In den vergangenen Wochen wurde verstärkt festgestellt, dass in vielen Orten Straßenmusik gespielt wurde. Zum Teil kam es dabei zu größeren Ansammlungen von Personen, bei denen Mindestabstände unterschritten und gegen die Kontaktbeschränkungen verstoßen wurde. Insbesondere in den Küstenorten sowie in den größeren Orten wird auf Promenaden, am Strand oder in den Fußgängerzonen Musik gemacht.

Menschenansammlungen sind zu verhindern

Doch unabhängig vom Instrument, ob mit oder ohne Gesang, derartige Auftritte sind derzeit nicht möglich. „Vielen Menschen ist vielleicht nicht bewusst, dass auch die Straßenmusik als Veranstaltung gilt und derzeit aufgrund der Einschränkungen durch die Corona-Bekämpfungsverordnung des Landes nicht erlaubt ist“, vermutet Marina Tiedemann-Behnk, Leiterin des Fachdienstes Sicherheit und Ordnung beim Kreis Ostholstein. „Wir haben Verständnis dafür, dass die Menschen sich nach Abwechslung sehnen.
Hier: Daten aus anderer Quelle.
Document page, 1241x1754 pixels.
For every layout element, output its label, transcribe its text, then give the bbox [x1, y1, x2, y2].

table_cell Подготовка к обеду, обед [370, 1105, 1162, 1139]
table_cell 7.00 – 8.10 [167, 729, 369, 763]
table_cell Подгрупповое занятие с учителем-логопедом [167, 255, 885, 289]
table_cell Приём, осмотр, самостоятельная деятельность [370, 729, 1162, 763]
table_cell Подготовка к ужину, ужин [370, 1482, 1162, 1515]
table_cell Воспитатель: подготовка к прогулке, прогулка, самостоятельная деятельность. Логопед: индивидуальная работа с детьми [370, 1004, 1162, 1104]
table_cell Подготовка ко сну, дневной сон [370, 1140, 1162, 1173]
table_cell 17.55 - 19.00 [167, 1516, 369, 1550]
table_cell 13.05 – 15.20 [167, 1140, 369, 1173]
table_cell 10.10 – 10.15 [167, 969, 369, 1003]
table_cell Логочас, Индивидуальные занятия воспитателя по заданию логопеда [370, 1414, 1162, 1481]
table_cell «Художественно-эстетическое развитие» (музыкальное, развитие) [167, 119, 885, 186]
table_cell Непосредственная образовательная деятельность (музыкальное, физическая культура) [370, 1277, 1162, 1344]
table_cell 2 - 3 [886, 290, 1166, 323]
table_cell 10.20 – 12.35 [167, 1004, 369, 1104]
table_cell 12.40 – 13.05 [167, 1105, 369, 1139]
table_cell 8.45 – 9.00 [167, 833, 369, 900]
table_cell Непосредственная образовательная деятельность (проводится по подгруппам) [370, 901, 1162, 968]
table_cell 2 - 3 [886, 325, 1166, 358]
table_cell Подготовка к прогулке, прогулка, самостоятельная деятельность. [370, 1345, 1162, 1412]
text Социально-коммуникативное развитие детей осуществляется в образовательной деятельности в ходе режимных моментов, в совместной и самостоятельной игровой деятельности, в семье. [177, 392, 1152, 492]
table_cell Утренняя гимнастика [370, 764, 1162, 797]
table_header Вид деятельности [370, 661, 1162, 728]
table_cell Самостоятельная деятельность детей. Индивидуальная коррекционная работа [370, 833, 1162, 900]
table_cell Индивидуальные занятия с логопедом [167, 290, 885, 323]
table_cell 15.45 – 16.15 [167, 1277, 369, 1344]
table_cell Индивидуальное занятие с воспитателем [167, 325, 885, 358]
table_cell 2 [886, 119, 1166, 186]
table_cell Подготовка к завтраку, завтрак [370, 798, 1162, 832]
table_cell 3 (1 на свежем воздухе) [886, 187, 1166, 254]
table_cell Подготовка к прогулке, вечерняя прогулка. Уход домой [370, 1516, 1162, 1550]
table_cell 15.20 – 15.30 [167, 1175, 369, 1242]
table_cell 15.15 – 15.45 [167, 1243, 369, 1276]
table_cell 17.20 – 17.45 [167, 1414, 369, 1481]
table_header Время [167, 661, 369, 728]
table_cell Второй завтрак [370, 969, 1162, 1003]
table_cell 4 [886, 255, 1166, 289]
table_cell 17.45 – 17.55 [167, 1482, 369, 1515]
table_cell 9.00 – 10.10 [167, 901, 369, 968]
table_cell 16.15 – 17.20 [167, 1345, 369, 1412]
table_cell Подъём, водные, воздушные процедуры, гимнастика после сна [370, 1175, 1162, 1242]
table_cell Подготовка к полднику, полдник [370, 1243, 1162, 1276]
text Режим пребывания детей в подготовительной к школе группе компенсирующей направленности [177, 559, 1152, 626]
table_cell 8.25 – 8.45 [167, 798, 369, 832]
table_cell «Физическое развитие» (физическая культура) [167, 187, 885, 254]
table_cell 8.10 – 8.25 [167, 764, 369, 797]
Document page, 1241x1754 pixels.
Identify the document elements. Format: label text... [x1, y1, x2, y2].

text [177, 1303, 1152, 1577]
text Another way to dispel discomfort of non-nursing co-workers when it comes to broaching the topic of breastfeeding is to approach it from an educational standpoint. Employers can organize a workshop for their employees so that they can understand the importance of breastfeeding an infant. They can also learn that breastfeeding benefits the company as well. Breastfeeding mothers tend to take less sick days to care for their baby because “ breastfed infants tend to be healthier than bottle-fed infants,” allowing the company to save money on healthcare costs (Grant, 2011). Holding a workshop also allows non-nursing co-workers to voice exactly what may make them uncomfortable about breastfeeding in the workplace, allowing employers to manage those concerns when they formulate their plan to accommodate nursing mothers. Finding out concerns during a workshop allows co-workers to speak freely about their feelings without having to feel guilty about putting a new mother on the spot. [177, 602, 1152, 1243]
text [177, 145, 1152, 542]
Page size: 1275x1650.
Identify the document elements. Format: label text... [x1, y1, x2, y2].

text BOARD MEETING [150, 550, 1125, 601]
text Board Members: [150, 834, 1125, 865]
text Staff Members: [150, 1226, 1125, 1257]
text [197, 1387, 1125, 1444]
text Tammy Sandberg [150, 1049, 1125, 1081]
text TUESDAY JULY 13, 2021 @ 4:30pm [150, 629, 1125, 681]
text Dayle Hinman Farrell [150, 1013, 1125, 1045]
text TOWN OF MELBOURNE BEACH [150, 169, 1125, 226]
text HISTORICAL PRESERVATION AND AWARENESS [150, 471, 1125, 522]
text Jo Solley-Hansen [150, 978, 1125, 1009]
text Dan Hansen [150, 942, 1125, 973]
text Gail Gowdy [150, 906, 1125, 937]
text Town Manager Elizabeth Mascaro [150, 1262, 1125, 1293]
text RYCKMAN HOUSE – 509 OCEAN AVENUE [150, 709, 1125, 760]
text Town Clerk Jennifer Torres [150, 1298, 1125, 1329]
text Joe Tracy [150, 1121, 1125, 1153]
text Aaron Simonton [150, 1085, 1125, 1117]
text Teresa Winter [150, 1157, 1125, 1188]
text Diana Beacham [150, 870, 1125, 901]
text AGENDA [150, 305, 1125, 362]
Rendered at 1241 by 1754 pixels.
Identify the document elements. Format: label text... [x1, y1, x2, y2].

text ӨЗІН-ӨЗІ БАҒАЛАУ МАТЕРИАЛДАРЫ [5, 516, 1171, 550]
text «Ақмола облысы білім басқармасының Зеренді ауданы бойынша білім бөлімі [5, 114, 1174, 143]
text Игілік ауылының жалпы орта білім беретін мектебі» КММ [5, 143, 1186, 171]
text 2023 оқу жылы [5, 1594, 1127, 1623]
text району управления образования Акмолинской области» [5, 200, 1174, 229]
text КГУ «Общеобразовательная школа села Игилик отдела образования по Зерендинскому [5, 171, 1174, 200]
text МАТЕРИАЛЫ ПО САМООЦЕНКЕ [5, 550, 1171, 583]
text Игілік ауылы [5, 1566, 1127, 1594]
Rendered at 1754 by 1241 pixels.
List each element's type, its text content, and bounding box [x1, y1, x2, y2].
Doch die Corona-Bekämpfungsverordnung des Landes ist in diesem Punkt eindeutig. Durch die Menschenansammlungen, die sich um die Straßenmusiker bilden, werden Infektionsgefahren geschaffen, die es zu verhindern gilt.“

„Begegnen wir uns auch weiterhin mit dem nötigen Respekt“

Ordnungsamt und Polizei gehen derzeit verstärk gegen derartige Auftritte vor. Verstöße werden zur Anzeige gebracht. Auch die Aufforderung an das Publikum, die Sicherheitskräfte zu beschimpfen oder gar zu bedrohen, wird angezeigt, kündigt der Kreis Ostholstein an. „Auch wenn es bei diesen frühlingshaften Temperaturen schwerfällt, bitten wir darum, die Corona-Bekämpfungsverordnung zu befolgen. Begegnen wir uns auch weiterhin mit dem nötigen Respekt und schützen durch die Einhaltung der Regelungen uns selbst und unsere Mitmenschen!“, appelliert Tiedemann-Behnk.